Monday, November 22, 2010

Hello, Tooth Fairy

A new role has been assigned in our family play. "Tooth Fairy" made a scene entrance over the weekend; and the suddenness of this addition made both Dan and I scramble to the call of duty.

We knew that Ashlyn had a loose tooth. Although, "loose" is probably a generous word for the ever so slight movement that we saw with it. Looking forward to that first gap, I took the girls shopping for material from which to make their Tooth Fair pillows. I then promptly put the material and ribbon away. It wasn't that loose, after all.

Days turned to weeks and the tooth didn't seem to be any looser.

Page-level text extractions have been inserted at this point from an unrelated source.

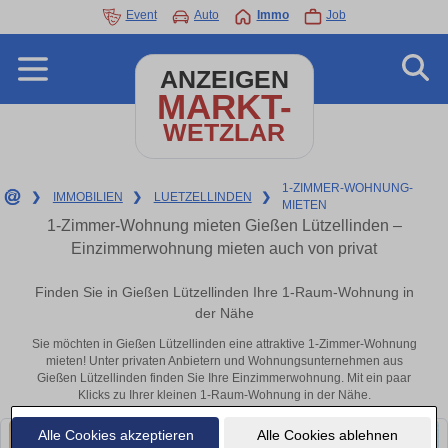
Event
Auto
Immo
Job
ANZEIGEN
MARKT-
WETZLAR
1-ZIMMER-WOHNUNG-
❯
IMMOBILIEN
❯
LUETZELLINDEN
❯
MIETEN
1-Zimmer-Wohnung mieten Gießen Lützellinden –
Einzimmerwohnung mieten auch von privat
Finden Sie in Gießen Lützellinden Ihre 1-Raum-Wohnung in
der Nähe
Sie möchten in Gießen Lützellinden eine attraktive 1-Zimmer-Wohnung
mieten! Unter privaten Anbietern und Wohnungsunternehmen aus
Gießen Lützellinden finden Sie Ihre Einzimmerwohnung. Mit ein paar
Klicks zu Ihrer kleinen 1-Raum-Wohnung in der Nähe.
Alle Cookies akzeptieren
Alle Cookies ablehnen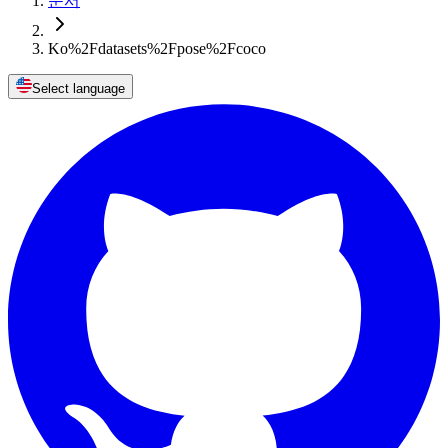
문서
Ko%2Fdatasets%2Fpose%2Fcoco
Select language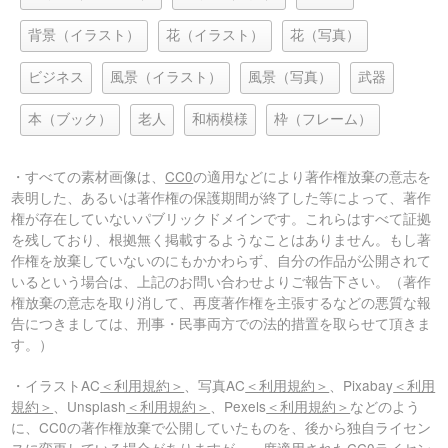
背景（イラスト）
花（イラスト）
花（写真）
ビジネス
風景（イラスト）
風景（写真）
武器
本（ブック）
老人
和柄模様
枠（フレーム）
・すべての素材画像は、
CC0
の適用などにより著作権放棄の意志を
表明した、あるいは著作権の保護期間が終了した等によって、著作
権が存在していないパブリックドメインです。これらはすべて証拠
を残しており、根拠無く掲載するようなことはありません。もし著
作権を放棄していないのにもかかわらず、自分の作品が公開されて
いるという場合は、上記のお問い合わせよりご報告下さい。（著作
権放棄の意志を取り消して、再度著作権を主張するなどの悪質な報
告につきましては、刑事・民事両方での法的措置を取らせて頂きま
す。）
・イラストAC
＜利用規約＞
、写真AC
＜利用規約＞
、Pixabay
＜利用
規約＞
、Unsplash
＜利用規約＞
、Pexels
＜利用規約＞
などのよう
に、CC0の著作権放棄で公開していたものを、後から独自ライセン
スに変更している場合がありますが、一度適用されたCC0ライセン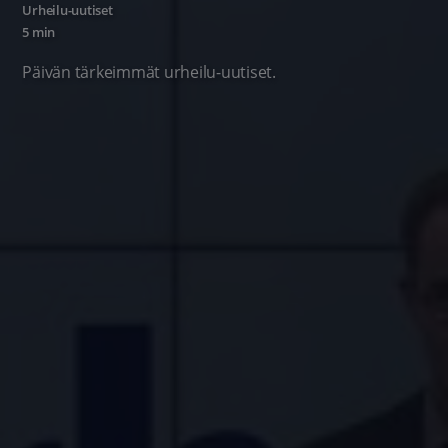
Urheilu-uutiset
5 min
Päivän tärkeimmät urheilu-uutiset.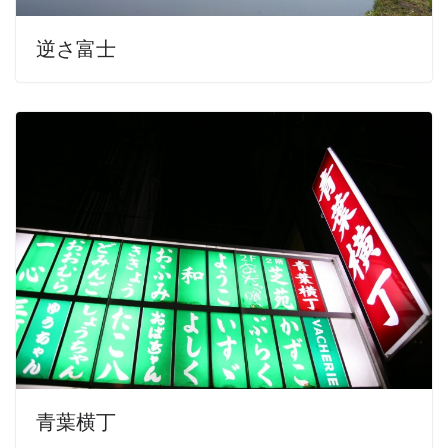
逆さ富士
青葉横丁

Then on Saturday night, as we were eating dinner (Chinese) with Dan's mom and dad, Ashlyn came up to me and said, "Mama, there's something in my tooth". I turned to her, expecting to see something caught in her teeth that she wanted some help with, but instead I saw a gap where her tooth had been. I gasped, and she jumped backwards, a little afraid. I tempered my response and told her that she'd lost her tooth. She smiled and started feeling the new vacancy in her mouth.

Now to find it. She didn't think she'd swallowed it, and she seemed to be unsure of what she was eating when she felt the weird feeling. First she thought it was the egg roll, (which we tore apart to no avail), later she guessed the chicken, (but dissection of that yielded no white gem). That left the scattered piles of rice on her plate. Dan's mom and I searched the floor, sifting through the normal stuff they like to toss there during a dinner that includes rice; and picked through each grain on her plate. WHY rice? Why did we have to have rice this night? I refused to give up, lost already at the thought of that first precious tooth might be lost to me forever. As the mom, I wanted to hold it, cherish it, KEEP IT. Good grief, where was the dang thing?

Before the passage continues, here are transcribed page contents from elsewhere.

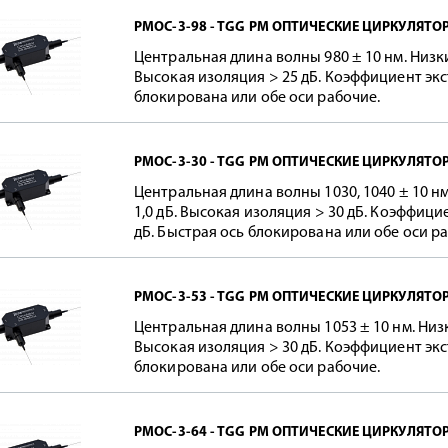
PMOC-3-98 - TGG PM ОПТИЧЕСКИЕ ЦИРКУЛЯТО
Центральная длина волны 980 ± 10 нм. Низк
Высокая изоляция > 25 дБ. Коэффициент экс
блокирована или обе оси рабочие.
PMOC-3-30 - TGG PM ОПТИЧЕСКИЕ ЦИРКУЛЯТО
Центральная длина волны 1030, 1040 ± 10 н
1,0 дБ. Высокая изоляция > 30 дБ. Коэффици
дБ. Быстрая ось блокирована или обе оси р
PMOC-3-53 - TGG PM ОПТИЧЕСКИЕ ЦИРКУЛЯТО
Центральная длина волны 1053 ± 10 нм. Низ
Высокая изоляция > 30 дБ. Коэффициент экс
блокирована или обе оси рабочие.
PMOC-3-64 - TGG PM ОПТИЧЕСКИЕ ЦИРКУЛЯТО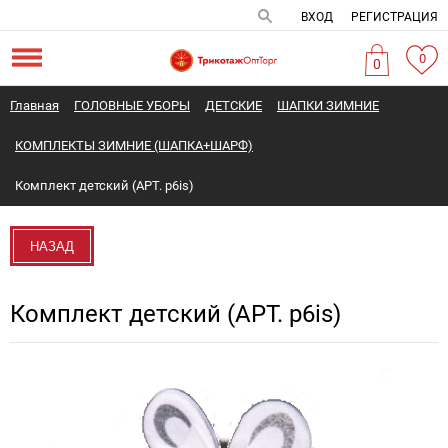
ВХОД
РЕГИСТРАЦИЯ
0
0
Главная
ГОЛОВНЫЕ УБОРЫ
ДЕТСКИЕ
ШАПКИ ЗИМНИЕ
КОМПЛЕКТЫ ЗИМНИЕ (ШАПКА+ШАРФ)
Комплект детский (АРТ. p6is)
НАЗАД
Комплект детский (АРТ. p6is)
Новинка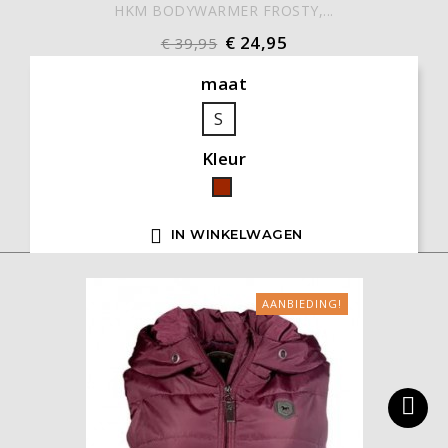
HKM BODYWARMER FROSTY,...
€ 24,95
€ 39,95
maat
S
Kleur
Bordeaux

IN WINKELWAGEN
AANBIEDING!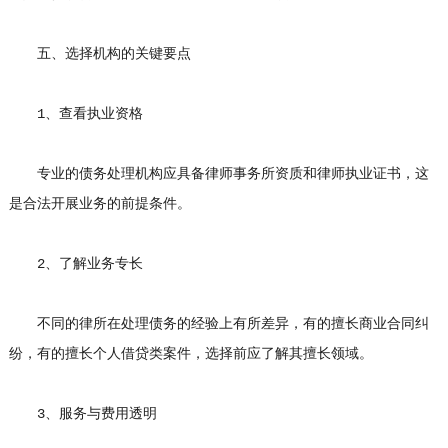
五、选择机构的关键要点
1、查看执业资格
专业的债务处理机构应具备律师事务所资质和律师执业证书，这
是合法开展业务的前提条件。
2、了解业务专长
不同的律所在处理债务的经验上有所差异，有的擅长商业合同纠
纷，有的擅长个人借贷类案件，选择前应了解其擅长领域。
3、服务与费用透明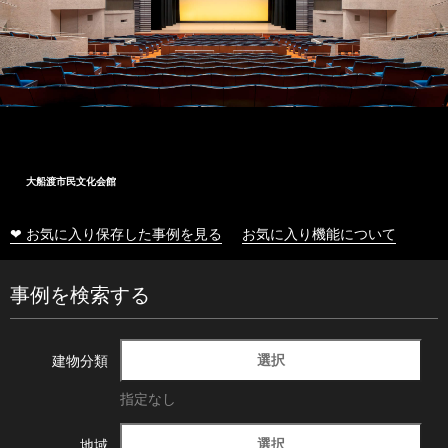
大船渡市民文化会館
❤ お気に入り保存した事例を見る
お気に入り機能について
事例を検索する
選択
建物分類
指定なし
選択
地域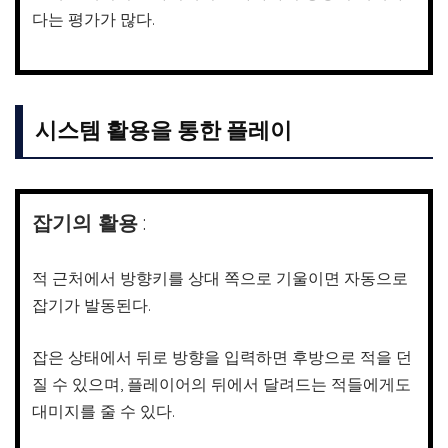
다는 평가가 많다.
시스템 활용을 통한 플레이
잡기의 활용
:
적 근처에서 방향키를 상대 쪽으로 기울이면 자동으로
잡기가 발동된다.
잡은 상태에서 뒤로 방향을 입력하면 후방으로 적을 던
질 수 있으며, 플레이어의 뒤에서 달려드는 적들에게도
대미지를 줄 수 있다.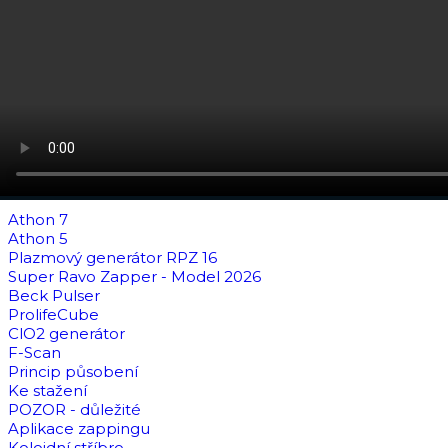
Athon 7
Athon 5
Plazmový generátor RPZ 16
Super Ravo Zapper - Model 2026
Beck Pulser
ProlifeCube
ClO2 generátor
F-Scan
Princip působení
Ke stažení
POZOR - důležité
Aplikace zappingu
Koloidní stříbro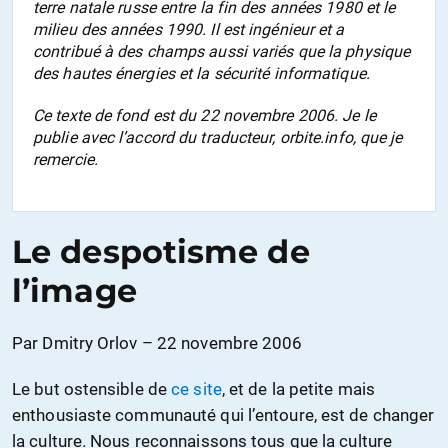
terre natale russe entre la fin des années 1980 et le
milieu des années 1990. Il est ingénieur et a
contribué à des champs aussi variés que la physique
des hautes énergies et la sécurité informatique.
Ce texte de fond est du 22 novembre 2006. Je le
publie avec l’accord du traducteur, orbite.info, que je
remercie.
Le despotisme de
l’image
Par Dmitry Orlov – 22 novembre 2006
Le but ostensible de
ce site
, et de la petite mais
enthousiaste communauté qui l’entoure, est de changer
la culture. Nous reconnaissons tous que la culture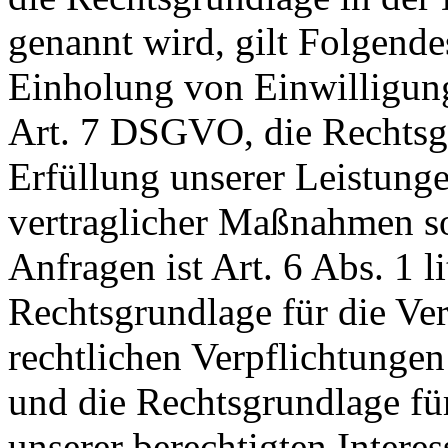
genannt wird, gilt Folgende
Einholung von Einwilligunge
Art. 7 DSGVO, die Rechtsgr
Erfüllung unserer Leistun
vertraglicher Maßnahmen 
Anfragen ist Art. 6 Abs. 1 
Rechtsgrundlage für die Ver
rechtlichen Verpflichtungen
und die Rechtsgrundlage fü
unserer berechtigten Interesse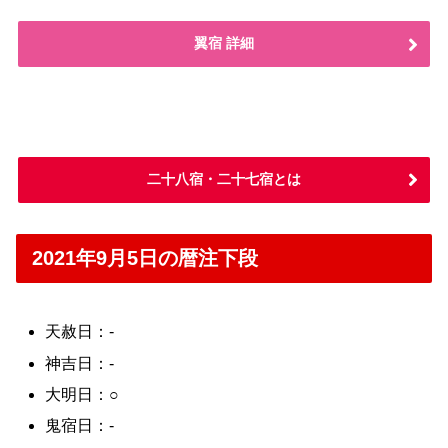
翼宿 詳細
二十八宿・二十七宿とは
2021年9月5日の暦注下段
天赦日：-
神吉日：-
大明日：○
鬼宿日：-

After some very tense minutes of searching I found it. I uttered a call of total triumph and felt victorious all over. (Incidentally, it was buried amidst that piles of rice).

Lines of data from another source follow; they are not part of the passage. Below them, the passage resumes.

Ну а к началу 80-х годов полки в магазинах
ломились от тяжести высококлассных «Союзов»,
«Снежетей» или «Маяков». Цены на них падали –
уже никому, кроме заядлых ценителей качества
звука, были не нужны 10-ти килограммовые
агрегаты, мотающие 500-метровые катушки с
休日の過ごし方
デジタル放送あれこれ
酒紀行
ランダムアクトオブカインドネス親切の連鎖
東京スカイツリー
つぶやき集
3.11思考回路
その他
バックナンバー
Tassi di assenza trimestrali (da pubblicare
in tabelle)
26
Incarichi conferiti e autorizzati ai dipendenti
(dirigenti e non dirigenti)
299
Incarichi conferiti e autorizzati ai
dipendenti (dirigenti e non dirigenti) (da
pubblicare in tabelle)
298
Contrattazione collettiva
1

Kathleen and I quickly devised the pillows and sewed them together, to the joy of both girls. That night Ashlyn went to sleep with a lump under her pillow, and a million questions in her head. "Will I see the Tooth Fairy? Will she wake me up? What does she DO with my tooth? Will she give it back later? Will she leave me money?"

Several hours later, the "Tooth Fairy", in a joint portrayal by both Dan and I, snuck in and made the switch. In the morning we had one mystified and happy little girl. And I had a precious piece of history tucked in my jewelry box.